The purpose of SOU's University Seminar is to instruct, challenge, and care for first-year students in developing basic academic skills while introducing them to the expectations and options of the University. In addition to welcoming and orienting students, University Seminar seeks to improve their skills, confidence, and long-term success by focusing on critical thinking, writing, and speaking; on building community; and on engaging with SOU's institutional, intellectual, and social culture. This three-term general education sequence focuses on the following program goals:
- Reading challenging texts
- Writing and speaking as ways to discover and convey meaning
- Thinking critically, especially developing and supporting claims
- Finding and evaluating information in print and electronic forms
- Developing oral and written presentations that are thoughtful, fluent, organized, coherent, and clear, with emphasis on audience, purpose, and context
- Recognizing revision and practice as necessary parts of the writing and speaking processes
- Knowing one's strengths and learning productive self-assessment
- Maintaining a learning and supportive community
- Claiming one's education with attitudes toward learning that promote success
- Participating in the intellectual community of Southern Oregon University
University Seminar is required for entering students who do not have the equivalent of WR 121 and 122. Although sections have different topics, all students work toward SOU’s general education Foundational strands of Communication, Critical Thinking, and Information Literacy.
Faculty have designed the three-term course around readings and activities that explore a focused subject or issue, but all students build the required academic skills through similar structured sequences of experiences. Students engage with a chosen topic and progress beyond unsupported assertions to reasoned argumentation and dialogue. The instructor will also serve as a first-year faculty advisor, ensuring frequent and informative communication between faculty and students.

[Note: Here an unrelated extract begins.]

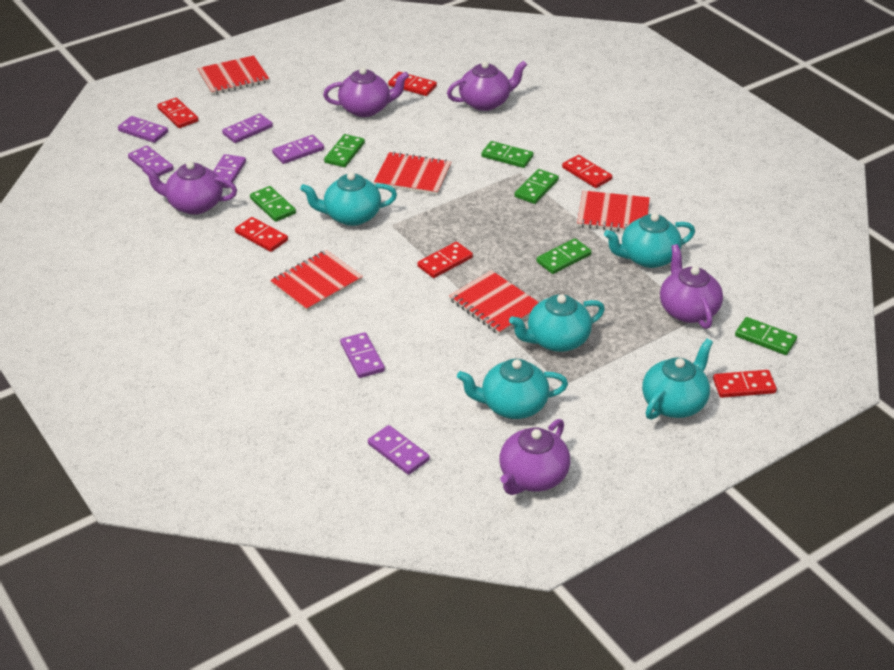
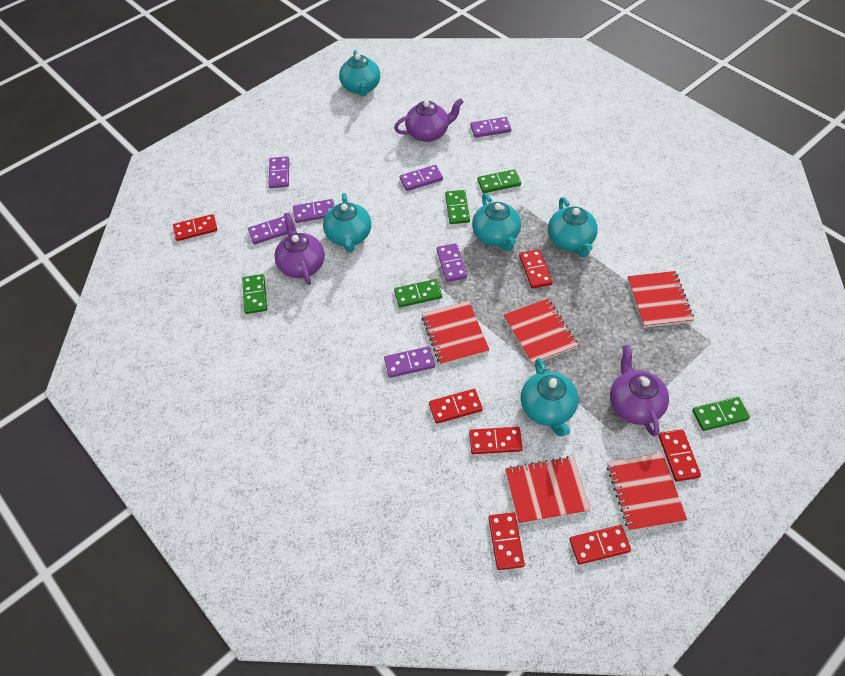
green domino: [250,186,296,222] [324,134,365,167] [481,141,533,168] [515,169,559,204] [536,238,592,274] [735,317,797,355] = 6 -> [242,274,267,314] [394,279,442,307] [445,190,470,224] [477,169,521,193] [692,397,750,431] = 5
purple teapot: [142,161,237,215] [323,67,409,117] [447,61,527,111] [500,419,570,495] [660,244,723,329] = 5 -> [274,212,325,285] [394,98,463,142] [610,345,669,437] = 3
red domino: [157,98,198,128] [235,217,288,252] [388,72,437,96] [417,242,473,278] [562,155,612,188] [713,370,777,398] = 6 -> [173,214,217,241] [429,389,483,424] [469,427,523,454] [488,512,525,570] [519,249,553,289] [569,525,631,565] [658,429,701,482] = 7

Successful completion of the three terms earns 12 credits: 8 in writing and 4 in communication. In comparing the University Seminar experience with traditional communication and writing courses, the following guideline might be useful: successful completion of each USEM term (101, 102, 103) with a C- or better is equivalent to 3 credits of introductory writing and 1 credit of communication. Only after completing the whole sequence do students receive all 12 credits in writing and communication.